There is no military solution for the Syrian crisis and the United Nations Security Council’s five permanent members must “cooperate” to end the 18-month conflict there, Paulo Pinheiro, head of the U.N. Human Rights investigators recommended in a report released on Monday.
The U.N. investigators were not able to be present in Syria while preparing their report, Pinheiro told Al Arabiya, but his investigative group, which has interviewed 1,100 people, has enough documented information to know what is happening in the country.
He said refugees, families, the wounded, and people who have escaped as well as members of the Free Syrian Army were interviewed.
While information from semi-government agencies was not counted, he said such crisis couldn’t happen if there were no “orders” coming from higher Syrian authorities.
Asked to describe the most heinous crime documented against civilians in Syria, he said he cannot point one.
Crimes he listed include, arbitrary arrests, torture, rape and the maiming of children as targets. He also warned of deteriorating life condition for the majority of the population.
Executions were also documented through interviews, he said, with both government and the opposition held accountable.
New secret list
Pinheiro’s investigative group said that they had drawn up a new secret list of Syrians and units suspected of committing war crimes who should face criminal prosecution someday.

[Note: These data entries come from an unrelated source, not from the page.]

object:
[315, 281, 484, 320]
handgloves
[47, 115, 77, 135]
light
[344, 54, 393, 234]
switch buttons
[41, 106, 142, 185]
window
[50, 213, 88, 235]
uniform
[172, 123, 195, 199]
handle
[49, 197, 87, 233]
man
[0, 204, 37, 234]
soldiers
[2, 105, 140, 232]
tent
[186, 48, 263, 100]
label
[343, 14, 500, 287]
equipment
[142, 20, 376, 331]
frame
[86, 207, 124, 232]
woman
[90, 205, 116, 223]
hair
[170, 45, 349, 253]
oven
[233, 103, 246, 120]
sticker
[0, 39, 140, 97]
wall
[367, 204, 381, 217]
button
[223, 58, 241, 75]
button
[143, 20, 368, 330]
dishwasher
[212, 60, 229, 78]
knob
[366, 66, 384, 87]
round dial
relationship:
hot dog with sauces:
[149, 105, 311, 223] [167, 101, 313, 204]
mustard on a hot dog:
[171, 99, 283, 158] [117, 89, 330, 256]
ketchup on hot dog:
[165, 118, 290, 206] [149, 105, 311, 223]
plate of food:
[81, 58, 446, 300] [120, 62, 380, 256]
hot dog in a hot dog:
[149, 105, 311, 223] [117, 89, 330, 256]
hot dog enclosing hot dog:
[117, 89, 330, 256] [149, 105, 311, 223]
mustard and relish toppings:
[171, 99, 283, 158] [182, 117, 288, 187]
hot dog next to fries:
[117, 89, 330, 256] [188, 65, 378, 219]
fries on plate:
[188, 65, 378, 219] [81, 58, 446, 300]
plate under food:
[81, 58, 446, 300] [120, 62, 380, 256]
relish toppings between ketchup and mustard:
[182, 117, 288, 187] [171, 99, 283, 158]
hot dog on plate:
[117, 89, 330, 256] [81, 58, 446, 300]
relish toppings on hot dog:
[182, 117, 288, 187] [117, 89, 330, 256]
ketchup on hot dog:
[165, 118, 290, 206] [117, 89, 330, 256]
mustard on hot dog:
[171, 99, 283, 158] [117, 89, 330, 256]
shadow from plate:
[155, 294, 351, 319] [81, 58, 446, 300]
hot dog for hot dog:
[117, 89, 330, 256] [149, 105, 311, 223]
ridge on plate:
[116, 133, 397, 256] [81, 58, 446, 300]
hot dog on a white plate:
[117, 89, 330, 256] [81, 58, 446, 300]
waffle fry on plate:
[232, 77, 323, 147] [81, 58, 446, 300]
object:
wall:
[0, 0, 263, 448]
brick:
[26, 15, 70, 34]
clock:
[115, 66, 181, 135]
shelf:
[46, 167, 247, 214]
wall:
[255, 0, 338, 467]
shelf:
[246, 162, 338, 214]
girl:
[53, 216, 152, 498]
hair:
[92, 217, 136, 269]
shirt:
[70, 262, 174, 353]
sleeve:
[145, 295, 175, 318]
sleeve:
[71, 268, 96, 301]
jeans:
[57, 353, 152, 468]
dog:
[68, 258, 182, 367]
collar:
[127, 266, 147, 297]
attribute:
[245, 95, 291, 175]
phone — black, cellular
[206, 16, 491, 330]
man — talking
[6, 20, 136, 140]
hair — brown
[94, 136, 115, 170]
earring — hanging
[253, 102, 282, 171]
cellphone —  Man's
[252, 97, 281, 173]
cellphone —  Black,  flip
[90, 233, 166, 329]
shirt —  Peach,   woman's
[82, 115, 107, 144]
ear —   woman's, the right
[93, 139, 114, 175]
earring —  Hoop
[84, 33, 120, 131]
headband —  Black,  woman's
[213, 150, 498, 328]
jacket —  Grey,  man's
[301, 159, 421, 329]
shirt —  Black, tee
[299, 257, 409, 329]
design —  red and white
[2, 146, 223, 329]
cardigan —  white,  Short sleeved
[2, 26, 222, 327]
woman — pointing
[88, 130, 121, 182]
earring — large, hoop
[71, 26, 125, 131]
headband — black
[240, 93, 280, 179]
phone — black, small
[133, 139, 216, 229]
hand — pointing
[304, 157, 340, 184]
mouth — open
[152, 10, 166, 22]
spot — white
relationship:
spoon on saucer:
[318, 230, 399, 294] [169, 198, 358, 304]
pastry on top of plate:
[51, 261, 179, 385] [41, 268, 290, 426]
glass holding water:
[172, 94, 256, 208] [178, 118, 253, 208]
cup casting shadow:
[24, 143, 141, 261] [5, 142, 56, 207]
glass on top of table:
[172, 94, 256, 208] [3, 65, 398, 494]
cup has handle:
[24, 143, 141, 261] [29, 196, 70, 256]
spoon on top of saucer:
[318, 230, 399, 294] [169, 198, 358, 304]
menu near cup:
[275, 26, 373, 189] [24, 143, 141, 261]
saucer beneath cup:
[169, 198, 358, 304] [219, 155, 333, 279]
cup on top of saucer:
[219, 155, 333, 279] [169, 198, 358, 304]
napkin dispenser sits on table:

They said that they had gathered “a formidable and extraordinary body of evidence” and urged the U.N. Security Council to refer the situation in Syria to the International Criminal Court (ICC).
“A second confidential list of individuals and units believed to be responsible for violations is being provided to the High Commissioner of Human Rights,” Pinheiro told the U.N. Human Rights Council in Geneva, according to Reuters.
However, in his Al Arabiya interview, Pinheiro said that it is not his group’s specialization or task to transfer evidence documented to the ICC.
He said there was an “increasing and alarming presence” of Islamist militants in Syria, some joining the rebels and others operating independently. Their presence tended to radicalize the rebels who have also committed crimes, he said.
Western countries are seeking yet another condemnation of Syrian President Bashar al-Assad’s government at the session.
“The international community must ensure impunity will not prevail,” European Union ambassador Mariangela Zappia said at Monday’s debate that was also attended by Syrian envoy Faysal Khabbaz Hamoui.
Meanwhile, fighting raged in Syria’s second city Aleppo on Monday amid a disputed claim that the army had managed to seize the strategic district of Midan from rebels, the Syrian Observatory for Human Rights said.
The army clashed with rebel fighters in several districts of the northern city, which has been the site of fierce fighting since July 20, the Observatory said, according to AFP.
One battle broke out near a building housing the feared air force intelligence service, and rebels also attacked a military post in the New Aleppo area.
Pro-regime Syrian newspaper al-Watan claimed that the army had “cleansed” the Midan district, where the “majority of the armed men were Arab and foreign extremists.”
But Observatory director Rami Abdul Rahman said the account was untrue.
“Clashes are ongoing in Midan and in several parts of Aleppo. Such claims are just part of the media war,” he said.
Meanwhile, the Britain-based monitoring group said the army shelled the strongly pro-rebel district of al-Hajar al-Aswad in Damascus in preparation for storming it.
“The army started to shell ... over an hour ago,” the Observatory said late morning, “and it is trying to storm the district.”
“According to initial reports, one person has been killed there, and several have been injured.”
The latest violence comes a day after at least 148 people were killed across Syria, most of them civilians, according to the Observatory.
In addition, some 28 unidentified corpses were found across the strife-torn country, including 16 people who had been summarily executed in the Qadam district of Damascus and 11 who had been shot dead in Kfar Sousa, also in the capital.
The watchdog has said that, as the war becomes increasingly brutal, it is becoming more difficult to document the death toll.